- [Your instructions]: Set down every record below exactly as it stands, leaving out the pictures.

[Items from a dataset]
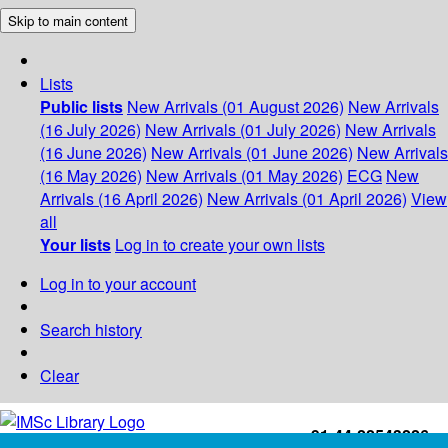
Skip to main content
Lists
Public lists
New Arrivals (01 August 2026)
New Arrivals
(16 July 2026)
New Arrivals (01 July 2026)
New Arrivals
(16 June 2026)
New Arrivals (01 June 2026)
New Arrivals
(16 May 2026)
New Arrivals (01 May 2026)
ECG
New
Arrivals (16 April 2026)
New Arrivals (01 April 2026)
View
all
Your lists
Log in to create your own lists
Log in to your account
Search history
Clear
+91-44-22543226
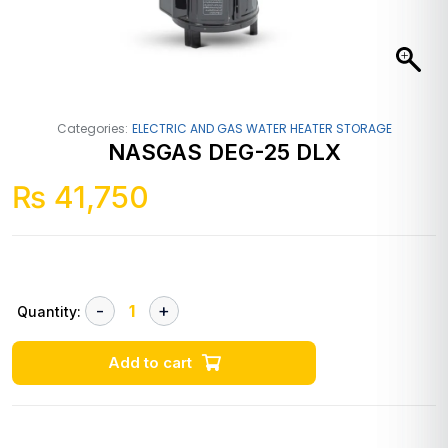
Categories:
ELECTRIC AND GAS WATER HEATER STORAGE
NASGAS DEG-25 DLX
₨
41,750
Quantity:
Add to cart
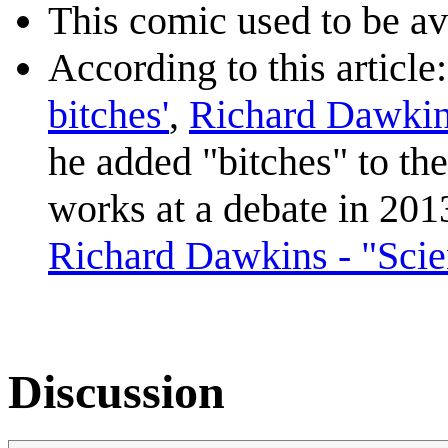
This comic used to be ava
According to this article
bitches'
,
Richard Dawki
he added "bitches" to the
works at a debate in 2013
Richard Dawkins - "Scien
Discussion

- [Completed task]:
Skip to main content
Lists
Public lists
New Arrivals (01 August 2026)
New Arrivals
(16 July 2026)
New Arrivals (01 July 2026)
New Arrivals
(16 June 2026)
New Arrivals (01 June 2026)
New Arrivals
(16 May 2026)
New Arrivals (01 May 2026)
ECG
New
Arrivals (16 April 2026)
New Arrivals (01 April 2026)
View
all
Your lists
Log in to create your own lists
Log in to your account
Search history
Clear
+91-44-22543226
Categories:
ELECTRIC AND GAS WATER HEATER STORAGE
NASGAS DEG-25 DLX
₨
41,750
Quantity:
Add to cart
This comic used to be ava
According to this article
bitches'
,
Richard Dawki
he added "bitches" to the
works at a debate in 2013
Richard Dawkins - "Scien
Discussion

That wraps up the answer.